Some horses have not had the benefit of a quiet, patient introduction to clippers and have already made up their minds that they want nothing to do with the procedure. These horses can often be improved by going through the procedure for introducing a green horse to clippers, but they have a built-in response of fear and resistance.Sometimes you will have to apply a restraint in order to protect yourself, your helper and the horse and to get the job done.
One of the easier restraints to apply is holding up a front leg. This helps to keep the horse from restlessly picking up the leg you are clipping every time the clippers touch it.
The most commonly used restraint for clipping is the lip twitch. It was long thought that a twitch quieted a horse by distracting it from clipping or a veterinary procedures by focusing its attention on pain in its upper lip. It was then discovered that horses release endorphins into the bloodstream when a twitch is properly applied, so the calming effect may have more to do with the body's chemistry than the threat of pain.

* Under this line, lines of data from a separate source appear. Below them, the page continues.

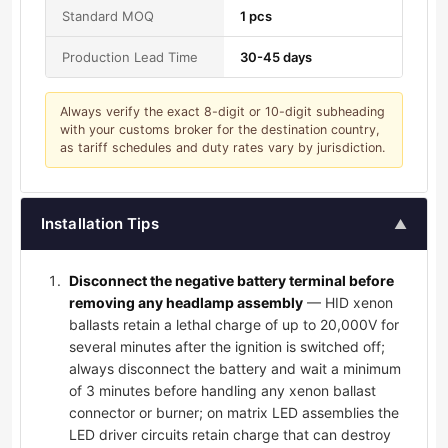
Standard MOQ
1 pcs
Production Lead Time
30-45 days
Always verify the exact 8-digit or 10-digit subheading
with your customs broker for the destination country,
as tariff schedules and duty rates vary by jurisdiction.
Installation Tips
▲
Disconnect the negative battery terminal before
removing any headlamp assembly
— HID xenon
ballasts retain a lethal charge of up to 20,000V for
several minutes after the ignition is switched off;
always disconnect the battery and wait a minimum
of 3 minutes before handling any xenon ballast
connector or burner; on matrix LED assemblies the
LED driver circuits retain charge that can destroy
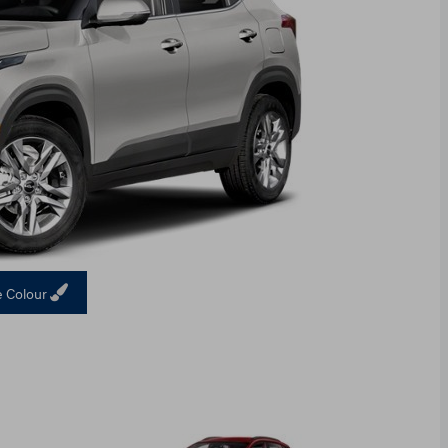
 Colour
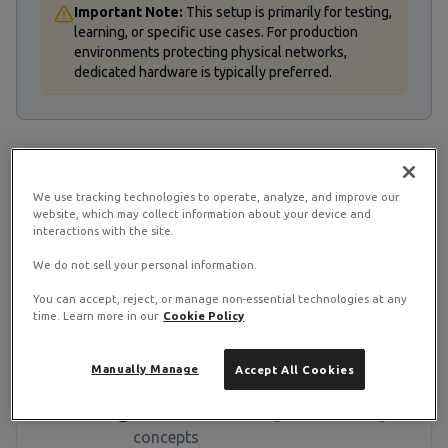
Important Note:
This setup is primarily for testing,
learning, or specific use cases. For production
environments protecting physical networks,
dedicated hardware is typically preferred.
STEP
1
We use tracking technologies to operate, analyze, and improve our
Prerequisites
website, which may collect information about your device and
interactions with the site.
Before starting, ensure you have the
We do not sell your personal information.
following requirements:
You can accept, reject, or manage non-essential technologies at any
time. Learn more in our
Cookie Policy
A RamNode KVM VPS with at least
1GB RAM (2GB recommended)
Manually Manage
Accept All Cookies
Root access to your VPS
Basic understanding of networking
concepts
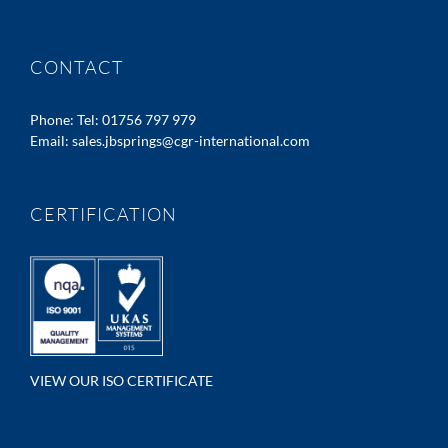
CONTACT
Phone:
Tel: 01756 797 979
Email:
sales.jbsprings@cgr-international.com
CERTIFICATION
VIEW OUR ISO CERTIFICATE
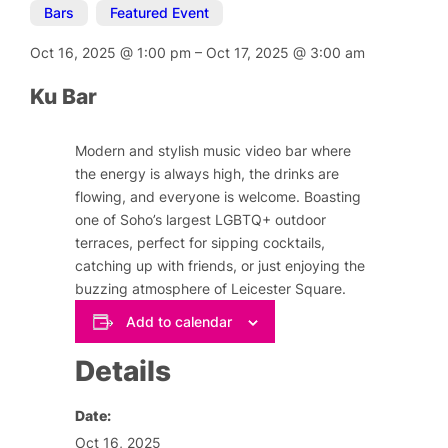
Bars
,
Featured Event
Oct 16, 2025
@
1:00 pm
–
Oct 17, 2025
@
3:00 am
Ku Bar
Modern and stylish music video bar where
the energy is always high, the drinks are
flowing, and everyone is welcome. Boasting
one of Soho’s largest LGBTQ+ outdoor
terraces, perfect for sipping cocktails,
catching up with friends, or just enjoying the
buzzing atmosphere of Leicester Square.
Add to calendar
Details
Date:
Oct 16, 2025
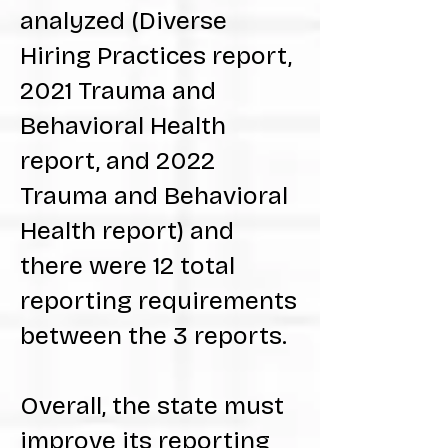
analyzed (Diverse
Hiring Practices report,
2021 Trauma and
Behavioral Health
report, and 2022
Trauma and Behavioral
Health report) and
there were 12 total
reporting requirements
between the 3 reports.
Overall, the state must
improve its reporting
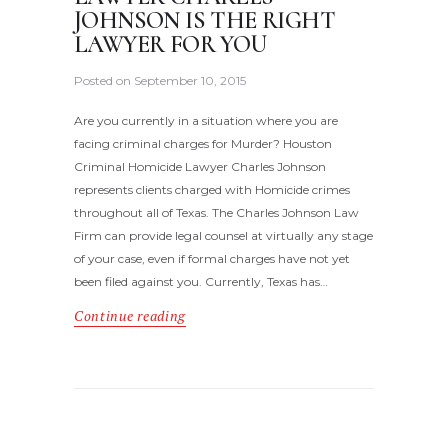
JOHNSON IS THE RIGHT
LAWYER FOR YOU
Posted on
September 10, 2015
Are you currently in a situation where you are
facing criminal charges for Murder? Houston
Criminal Homicide Lawyer Charles Johnson
represents clients charged with Homicide crimes
throughout all of Texas. The Charles Johnson Law
Firm can provide legal counsel at virtually any stage
of your case, even if formal charges have not yet
been filed against you. Currently, Texas has…
Continue reading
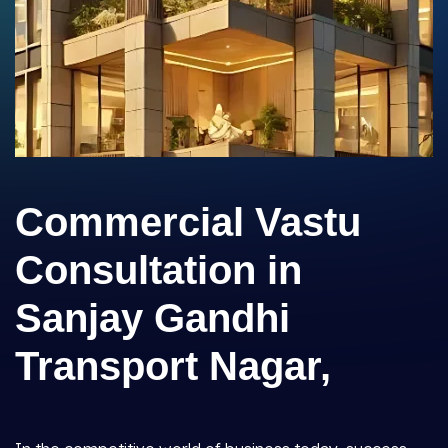
Commercial Vastu
Consultation in
Sanjay Gandhi
Transport Nagar,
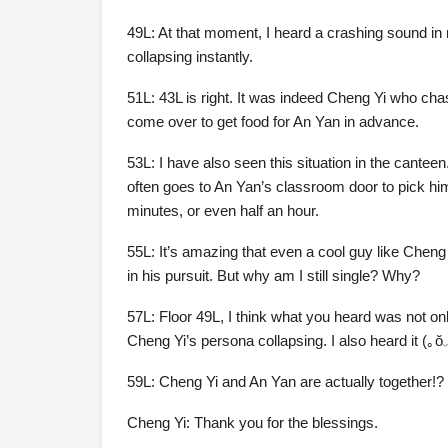
49L: At that moment, I heard a crashing sound in
collapsing instantly.
51L: 43L is right. It was indeed Cheng Yi who ch
come over to get food for An Yan in advance.
53L: I have also seen this situation in the cante
often goes to An Yan’s classroom door to pick hi
minutes, or even half an hour.
55L: It’s amazing that even a cool guy like Cheng
in his pursuit. But why am I still single? Why?
57L: Floor 49L, I think what you heard was not on
Cheng Yi’s persona collapsing. I also heard it (｡
59L: Cheng Yi and An Yan are actually together!?
Cheng Yi: Thank you for the blessings.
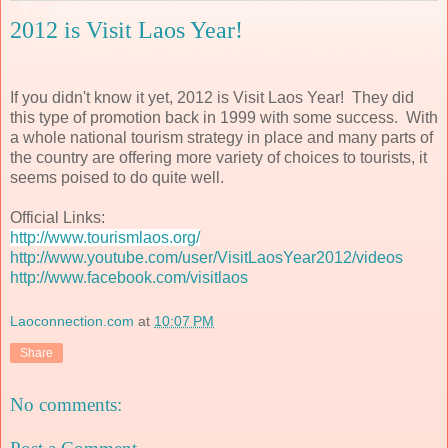
2012 is Visit Laos Year!
If you didn't know it yet, 2012 is Visit Laos Year! They did
this type of promotion back in 1999 with some success. With
a whole national tourism strategy in place and many parts of
the country are offering more variety of choices to tourists, it
seems poised to do quite well.
Official Links:
http://www.tourismlaos.org/
http://www.youtube.com/user/VisitLaosYear2012/videos
http://www.facebook.com/visitlaos
Laoconnection.com
at
10:07 PM
Share
No comments:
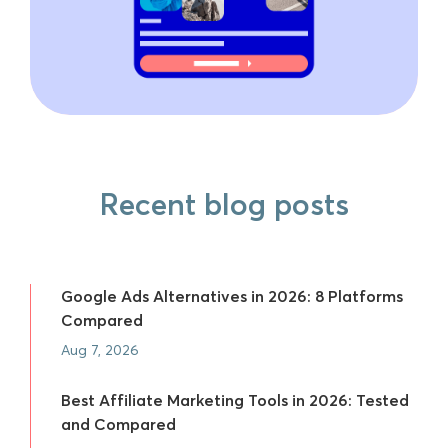
Recent blog posts
Google Ads Alternatives in 2026: 8 Platforms
Compared
Aug 7, 2026
Best Affiliate Marketing Tools in 2026: Tested
and Compared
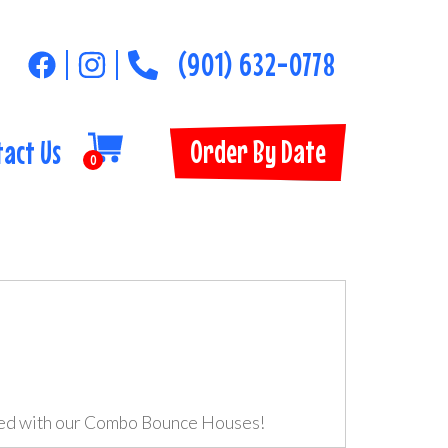
(901) 632-0778
Order By Date
tact Us
0
red with our Combo Bounce Houses!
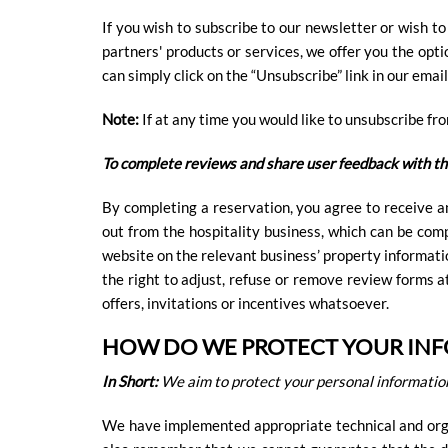
If you wish to subscribe to our newsletter or wish t
partners' products or services, we offer you the opti
can simply click on the “Unsubscribe” link in our email
Note:
If at any time you would like to unsubscribe fr
To complete reviews and share user feedback with th
By completing a reservation, you agree to receive a
out from the hospitality business, which can be co
website on the relevant business’ property informati
the right to adjust, refuse or remove review forms 
offers, invitations or incentives whatsoever.
HOW DO WE PROTECT YOUR IN
In Short:
We aim to protect your personal information
We have implemented appropriate technical and orga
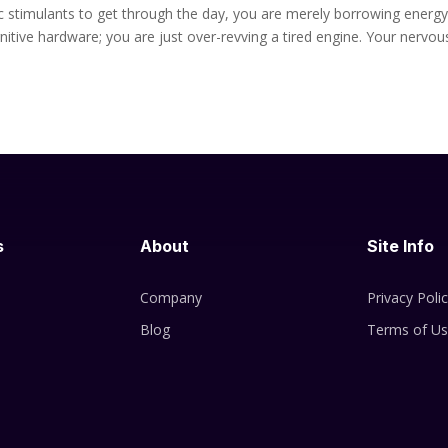
etic stimulants to get through the day, you are merely borrowing energ
tive hardware; you are just over-revving a tired engine. Your nervou
s
About
Site Info
Company
Privacy Poli
Blog
Terms of U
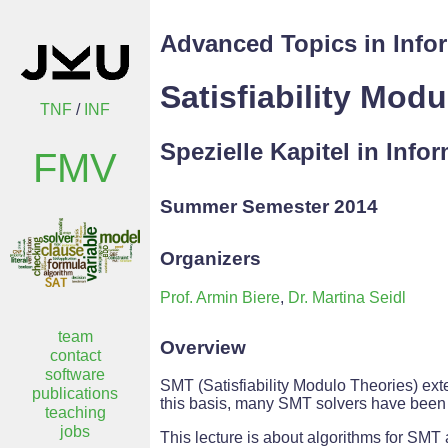
Advanced Topics in Info
Satisfiability Mod
TNF
/
INF
Spezielle Kapitel in Info
FMV
Summer Semester 2014
Organizers
Prof. Armin Biere
,
Dr. Martina Seidl
team
Overview
contact
software
SMT (Satisfiability Modulo Theories) exte
publications
this basis, many SMT solvers have been i
teaching
jobs
This lecture is about algorithms for SMT 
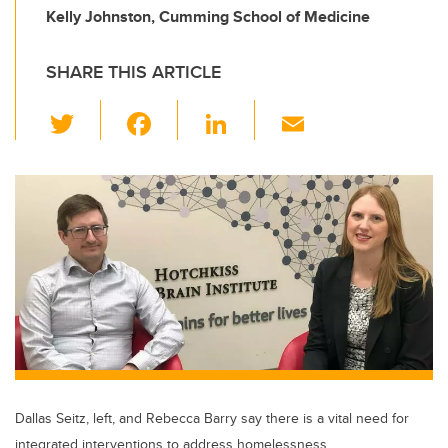
Kelly Johnston, Cumming School of Medicine
SHARE THIS ARTICLE
T
F
Li
E
wi
a
n
m
tt
c
k
ail
er
e
e
b
dI
o
n
o
k
Dallas Seitz, left, and Rebecca Barry say there is a vital need for
integrated interventions to address homelessness.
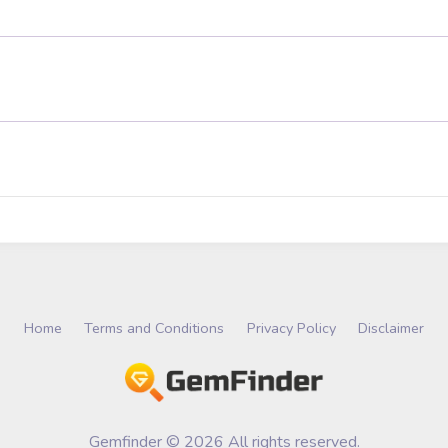
Home
Terms and Conditions
Privacy Policy
Disclaimer
Gemfinder © 2026 All rights reserved.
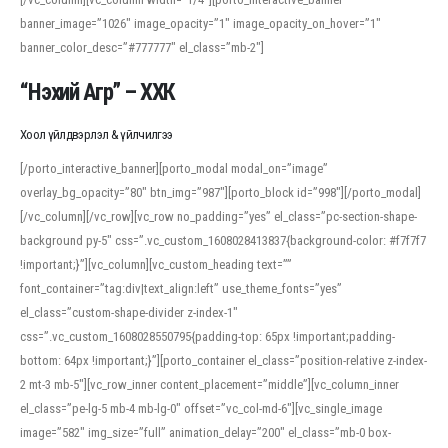
banner_image=”1026″ image_opacity=”1″ image_opacity_on_hover=”1″
banner_color_desc=”#777777″ el_class=”mb-2″]
“Нэхий Агр” – ХХК
Хоол үйлдвэрлэл & үйлчилгээ
[/porto_interactive_banner][porto_modal modal_on=”image”
overlay_bg_opacity=”80″ btn_img=”987″][porto_block id=”998″][/porto_modal]
[/vc_column][/vc_row][vc_row no_padding=”yes” el_class=”pc-section-shape-
background py-5″ css=”.vc_custom_1608028413837{background-color: #f7f7f7
!important;}”][vc_column][vc_custom_heading text=””
font_container=”tag:div|text_align:left” use_theme_fonts=”yes”
el_class=”custom-shape-divider z-index-1″
css=”.vc_custom_1608028550795{padding-top: 65px !important;padding-
bottom: 64px !important;}”][porto_container el_class=”position-relative z-index-
2 mt-3 mb-5″][vc_row_inner content_placement=”middle”][vc_column_inner
el_class=”pe-lg-5 mb-4 mb-lg-0″ offset=”vc_col-md-6″][vc_single_image
image=”582″ img_size=”full” animation_delay=”200″ el_class=”mb-0 box-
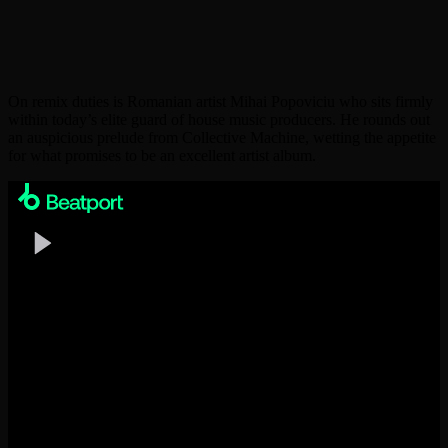
On remix duties is Romanian artist Mihai Popoviciu who sits firmly
within today’s elite guard of house music producers. He rounds out
an auspicious prelude from Collective Machine, wetting the appetite
for what promises to be an excellent artist album.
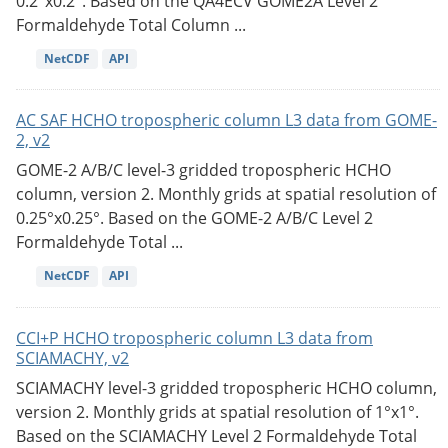
0.2°x0.2°. Based on the QA4ECV GOME2A Level 2
Formaldehyde Total Column ...
NetCDF
API
AC SAF HCHO tropospheric column L3 data from GOME-
2, v2
GOME-2 A/B/C level-3 gridded tropospheric HCHO
column, version 2. Monthly grids at spatial resolution of
0.25°x0.25°. Based on the GOME-2 A/B/C Level 2
Formaldehyde Total ...
NetCDF
API
CCI+P HCHO tropospheric column L3 data from
SCIAMACHY, v2
SCIAMACHY level-3 gridded tropospheric HCHO column,
version 2. Monthly grids at spatial resolution of 1°x1°.
Based on the SCIAMACHY Level 2 Formaldehyde Total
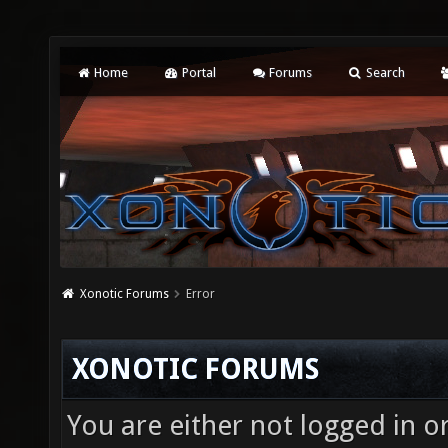
Home
Portal
Forums
Search
Xonotic Forums
Error
XONOTIC FORUMS
You are either not logged in o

Most horses become calm when a twitch is applied; there are some that become tense, agitated or even violent, so it should be applied with judgement and care.
Many horses are easier to clip if a generous wad of cotton wool is stuffed gently into each ear. This helps deaden the noise of the clippers and also prevents hair from falling down into the ears when clipping that area. A hand cupped over the eye may also help when clipping near that area, and protects the eye from being bumped by the clippers if the horse should toss his head.
If, despite your best efforts and patience, a horse will not stand for clippers with a simple restraint humanly applied, it is better idea to sedate him than to look for a more potent restraint. A sedation is best administered by your vet, who can apply the correct dosage, so it saves him and you stress, trouble and perhaps a bad experience, and he may in time become easier to clip.